**Exercise details**: Which lines of the listing below contain the word "mean"? Return them.

'''

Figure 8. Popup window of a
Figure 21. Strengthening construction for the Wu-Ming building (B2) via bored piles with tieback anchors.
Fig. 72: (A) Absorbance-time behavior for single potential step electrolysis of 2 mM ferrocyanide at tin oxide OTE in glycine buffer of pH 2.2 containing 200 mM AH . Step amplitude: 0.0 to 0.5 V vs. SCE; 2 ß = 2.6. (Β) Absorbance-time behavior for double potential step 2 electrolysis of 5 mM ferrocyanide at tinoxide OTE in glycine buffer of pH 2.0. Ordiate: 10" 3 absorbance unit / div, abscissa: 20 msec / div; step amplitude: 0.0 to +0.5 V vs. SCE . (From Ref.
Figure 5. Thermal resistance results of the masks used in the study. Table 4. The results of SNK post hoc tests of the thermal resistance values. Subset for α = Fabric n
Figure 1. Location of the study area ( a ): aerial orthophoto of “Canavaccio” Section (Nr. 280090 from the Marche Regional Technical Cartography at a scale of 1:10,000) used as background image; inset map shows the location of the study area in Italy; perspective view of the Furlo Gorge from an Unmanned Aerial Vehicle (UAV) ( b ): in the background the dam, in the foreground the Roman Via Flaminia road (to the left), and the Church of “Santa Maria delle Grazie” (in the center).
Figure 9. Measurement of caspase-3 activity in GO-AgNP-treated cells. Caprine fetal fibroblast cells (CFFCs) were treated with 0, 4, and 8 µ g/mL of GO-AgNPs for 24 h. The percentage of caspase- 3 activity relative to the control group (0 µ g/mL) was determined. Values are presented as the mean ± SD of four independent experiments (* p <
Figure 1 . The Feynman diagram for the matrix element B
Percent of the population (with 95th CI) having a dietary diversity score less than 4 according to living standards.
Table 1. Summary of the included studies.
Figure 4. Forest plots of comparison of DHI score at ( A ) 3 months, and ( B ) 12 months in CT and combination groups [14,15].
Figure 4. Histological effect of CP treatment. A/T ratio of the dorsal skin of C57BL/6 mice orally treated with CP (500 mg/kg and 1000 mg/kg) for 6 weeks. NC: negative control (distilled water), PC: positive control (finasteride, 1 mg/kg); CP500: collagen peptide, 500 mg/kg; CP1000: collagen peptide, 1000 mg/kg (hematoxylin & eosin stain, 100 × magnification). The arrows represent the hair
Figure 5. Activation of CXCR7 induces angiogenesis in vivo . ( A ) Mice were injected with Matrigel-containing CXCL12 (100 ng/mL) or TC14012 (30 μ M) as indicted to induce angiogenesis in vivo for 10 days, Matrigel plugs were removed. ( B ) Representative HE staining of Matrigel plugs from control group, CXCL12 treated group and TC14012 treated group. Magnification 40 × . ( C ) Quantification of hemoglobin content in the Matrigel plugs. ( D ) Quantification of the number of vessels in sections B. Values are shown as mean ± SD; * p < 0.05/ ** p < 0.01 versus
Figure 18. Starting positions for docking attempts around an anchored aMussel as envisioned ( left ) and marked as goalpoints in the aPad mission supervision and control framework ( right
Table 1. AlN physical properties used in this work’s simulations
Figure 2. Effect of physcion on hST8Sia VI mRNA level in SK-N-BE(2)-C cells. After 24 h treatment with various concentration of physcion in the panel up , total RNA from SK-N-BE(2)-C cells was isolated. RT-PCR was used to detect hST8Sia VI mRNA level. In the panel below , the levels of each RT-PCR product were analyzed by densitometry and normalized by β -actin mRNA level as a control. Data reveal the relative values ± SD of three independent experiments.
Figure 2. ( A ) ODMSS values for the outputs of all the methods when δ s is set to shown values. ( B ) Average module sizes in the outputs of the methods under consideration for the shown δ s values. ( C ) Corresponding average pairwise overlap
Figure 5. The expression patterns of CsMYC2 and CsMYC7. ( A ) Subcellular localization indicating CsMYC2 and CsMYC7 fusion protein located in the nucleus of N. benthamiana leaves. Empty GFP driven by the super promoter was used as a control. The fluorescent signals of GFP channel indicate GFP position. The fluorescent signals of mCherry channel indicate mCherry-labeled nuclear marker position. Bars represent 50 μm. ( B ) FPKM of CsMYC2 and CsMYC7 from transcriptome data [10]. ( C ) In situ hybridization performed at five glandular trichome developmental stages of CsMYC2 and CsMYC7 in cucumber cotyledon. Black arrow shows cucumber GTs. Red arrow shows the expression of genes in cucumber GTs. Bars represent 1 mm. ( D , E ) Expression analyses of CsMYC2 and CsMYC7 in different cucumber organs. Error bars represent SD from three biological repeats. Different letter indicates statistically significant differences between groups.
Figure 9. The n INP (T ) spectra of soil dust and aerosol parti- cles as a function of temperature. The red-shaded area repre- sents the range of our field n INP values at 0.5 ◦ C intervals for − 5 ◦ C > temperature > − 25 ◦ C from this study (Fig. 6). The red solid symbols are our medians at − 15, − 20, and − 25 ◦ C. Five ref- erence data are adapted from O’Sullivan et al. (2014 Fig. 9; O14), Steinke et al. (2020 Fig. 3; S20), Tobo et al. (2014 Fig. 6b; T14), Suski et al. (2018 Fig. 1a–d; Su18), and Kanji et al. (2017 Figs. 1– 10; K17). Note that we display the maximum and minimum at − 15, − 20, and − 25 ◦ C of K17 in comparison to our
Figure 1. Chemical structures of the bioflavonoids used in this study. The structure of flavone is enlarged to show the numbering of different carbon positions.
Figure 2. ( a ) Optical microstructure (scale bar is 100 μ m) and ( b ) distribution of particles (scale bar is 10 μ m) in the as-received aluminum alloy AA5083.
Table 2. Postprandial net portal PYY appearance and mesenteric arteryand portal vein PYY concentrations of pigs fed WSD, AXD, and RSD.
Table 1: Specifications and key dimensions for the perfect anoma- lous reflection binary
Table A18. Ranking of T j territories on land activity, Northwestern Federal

'''

**Solution**:
Figure 9. Measurement of caspase-3 activity in GO-AgNP-treated cells. Caprine fetal fibroblast cells (CFFCs) were treated with 0, 4, and 8 µ g/mL of GO-AgNPs for 24 h. The percentage of caspase- 3 activity relative to the control group (0 µ g/mL) was determined. Values are presented as the mean ± SD of four independent experiments (* p <
Figure 5. Activation of CXCR7 induces angiogenesis in vivo . ( A ) Mice were injected with Matrigel-containing CXCL12 (100 ng/mL) or TC14012 (30 μ M) as indicted to induce angiogenesis in vivo for 10 days, Matrigel plugs were removed. ( B ) Representative HE staining of Matrigel plugs from control group, CXCL12 treated group and TC14012 treated group. Magnification 40 × . ( C ) Quantification of hemoglobin content in the Matrigel plugs. ( D ) Quantification of the number of vessels in sections B. Values are shown as mean ± SD; * p < 0.05/ ** p < 0.01 versus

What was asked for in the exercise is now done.